The Crooked Trees of Alticane
September 8 - October 29, 2011
Ken Dalgarno "The Crooked Trees of Alticane" (2011) from Matthew Garand on Vimeo.
Songs of the Transformed
Ken Dalgarno lives in Moose Jaw, Saskatchewan. Ken is self taught and considers himself an “outsider artist”. When asked about his creative influences he cites Degas, Rembrandt, Van Gogh, and a Saskatchewan sculptor, Joe Fafard. Dalgarno says.” I want to continue to work on subject matter I can relate to and am passionate about. I choose down to earth subject matter and I want to stay grounded in that philosophy”. Ken works full-time at the Moose Jaw Public Library to support his painting career. Books have always played a significant role in his life. He studied English at the University of Saskatchewan before becoming a painter.
The exhibition features a series of paintings that depict extraordinary trees growing in a small grove near the small town of Hafford, Saskatchewan. The Crooked Trees of Alticane are trembling aspens that have mutated and whose branches twist and turn at incredible angles. Often a tree will loop 360 degrees like a corkscrew. Another example shows an entire tree growing horizontally, intertwining and balancing on a nearby tree in a symbiotic manner. The trembling aspen possesses a peculiar whispering trait. Their leaves spin and flutter with the slightest breeze. This rustling sound can be quite unsettling when everything else around is seemingly still. Dalgarno says,” The spirit of the crooked trees is palpable.

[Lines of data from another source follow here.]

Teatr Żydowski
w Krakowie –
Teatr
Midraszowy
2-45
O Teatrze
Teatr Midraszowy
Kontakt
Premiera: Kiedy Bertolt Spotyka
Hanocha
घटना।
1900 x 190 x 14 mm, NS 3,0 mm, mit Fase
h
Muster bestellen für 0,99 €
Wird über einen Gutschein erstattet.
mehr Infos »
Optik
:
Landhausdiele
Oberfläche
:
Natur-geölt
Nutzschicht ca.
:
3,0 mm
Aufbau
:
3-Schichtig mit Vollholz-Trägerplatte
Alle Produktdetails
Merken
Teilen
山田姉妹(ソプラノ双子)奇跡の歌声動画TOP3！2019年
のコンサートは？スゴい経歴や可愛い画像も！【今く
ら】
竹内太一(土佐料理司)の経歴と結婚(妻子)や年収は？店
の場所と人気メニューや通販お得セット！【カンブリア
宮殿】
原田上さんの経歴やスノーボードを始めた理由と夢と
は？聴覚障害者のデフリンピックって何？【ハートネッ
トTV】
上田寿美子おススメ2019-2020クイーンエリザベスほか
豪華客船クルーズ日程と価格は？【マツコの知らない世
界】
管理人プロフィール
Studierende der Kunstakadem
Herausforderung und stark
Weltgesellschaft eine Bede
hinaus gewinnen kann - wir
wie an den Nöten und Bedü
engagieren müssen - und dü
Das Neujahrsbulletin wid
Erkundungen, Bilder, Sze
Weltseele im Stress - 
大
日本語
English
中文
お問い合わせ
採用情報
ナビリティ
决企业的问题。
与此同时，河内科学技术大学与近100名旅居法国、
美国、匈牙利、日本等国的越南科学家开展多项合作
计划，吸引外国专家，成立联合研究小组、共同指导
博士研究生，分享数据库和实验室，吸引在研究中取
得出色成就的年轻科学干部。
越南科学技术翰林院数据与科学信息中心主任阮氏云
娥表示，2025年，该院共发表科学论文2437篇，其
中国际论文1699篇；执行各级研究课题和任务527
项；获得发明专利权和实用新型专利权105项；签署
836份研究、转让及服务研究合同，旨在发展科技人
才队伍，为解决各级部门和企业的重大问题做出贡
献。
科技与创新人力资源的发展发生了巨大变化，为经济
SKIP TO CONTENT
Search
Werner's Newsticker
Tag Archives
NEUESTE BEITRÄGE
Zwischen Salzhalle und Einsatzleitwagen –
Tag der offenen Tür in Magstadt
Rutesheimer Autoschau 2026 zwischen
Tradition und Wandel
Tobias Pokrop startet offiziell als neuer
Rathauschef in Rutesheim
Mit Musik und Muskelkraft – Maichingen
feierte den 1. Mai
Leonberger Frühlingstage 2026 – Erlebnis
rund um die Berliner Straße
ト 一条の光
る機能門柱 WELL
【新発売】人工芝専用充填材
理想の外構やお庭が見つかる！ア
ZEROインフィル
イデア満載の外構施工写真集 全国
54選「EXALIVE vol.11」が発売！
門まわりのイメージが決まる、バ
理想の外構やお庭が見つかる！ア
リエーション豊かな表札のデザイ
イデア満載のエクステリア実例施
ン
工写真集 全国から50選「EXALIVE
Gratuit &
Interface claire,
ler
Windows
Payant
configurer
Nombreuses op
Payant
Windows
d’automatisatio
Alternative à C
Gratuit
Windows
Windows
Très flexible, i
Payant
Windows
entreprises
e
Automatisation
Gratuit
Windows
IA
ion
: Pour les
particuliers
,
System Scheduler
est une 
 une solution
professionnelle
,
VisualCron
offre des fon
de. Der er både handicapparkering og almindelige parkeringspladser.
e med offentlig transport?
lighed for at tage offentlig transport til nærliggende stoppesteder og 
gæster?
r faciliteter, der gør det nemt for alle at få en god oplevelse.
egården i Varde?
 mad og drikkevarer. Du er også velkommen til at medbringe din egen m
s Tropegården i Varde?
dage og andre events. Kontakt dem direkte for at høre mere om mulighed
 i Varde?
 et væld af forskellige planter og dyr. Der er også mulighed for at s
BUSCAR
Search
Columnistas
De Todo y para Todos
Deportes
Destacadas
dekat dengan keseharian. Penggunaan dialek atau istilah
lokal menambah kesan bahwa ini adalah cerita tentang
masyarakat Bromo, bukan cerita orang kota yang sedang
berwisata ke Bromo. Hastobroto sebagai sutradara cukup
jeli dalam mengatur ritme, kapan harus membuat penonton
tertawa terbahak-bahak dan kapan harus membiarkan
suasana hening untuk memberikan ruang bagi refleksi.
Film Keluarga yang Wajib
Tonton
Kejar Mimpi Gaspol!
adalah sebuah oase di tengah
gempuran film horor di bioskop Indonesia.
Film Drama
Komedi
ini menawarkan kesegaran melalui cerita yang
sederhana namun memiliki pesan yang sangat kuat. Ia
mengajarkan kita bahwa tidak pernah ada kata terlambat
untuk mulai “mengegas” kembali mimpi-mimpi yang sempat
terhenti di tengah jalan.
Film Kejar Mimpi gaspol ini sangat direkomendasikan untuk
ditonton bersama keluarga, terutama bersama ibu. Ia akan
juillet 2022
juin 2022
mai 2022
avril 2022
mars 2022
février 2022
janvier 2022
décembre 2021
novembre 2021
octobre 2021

There are so many rhythms flowing in this small tract of land”. To add to the mystery an adjacent grove of aspens not more than 20 meters away grows straight and tall.
The painter’s earthy style is emotional and tactile … the paint is layered and sculpted creating the rhythms Ken feels emanating from the land. Much of what he paints is quite personal. Dalganos’ family farm is in the area. His ancestors were among the first pioneers to homestead and farm in the Moose Jaw district in the 1880’s. He mourns the loss of the connection to the land as so many local farmers have given up the traditional lifestyle. The bond with the land is slowly fading as farming becomes less a family operation and more a corporate endeavor. The idea of nature imparting wisdom to those who choose to see was never more succinctly stated than when Cherokee Chief Sequoia said,” To be one with the trees is to know Life within your own spirit”.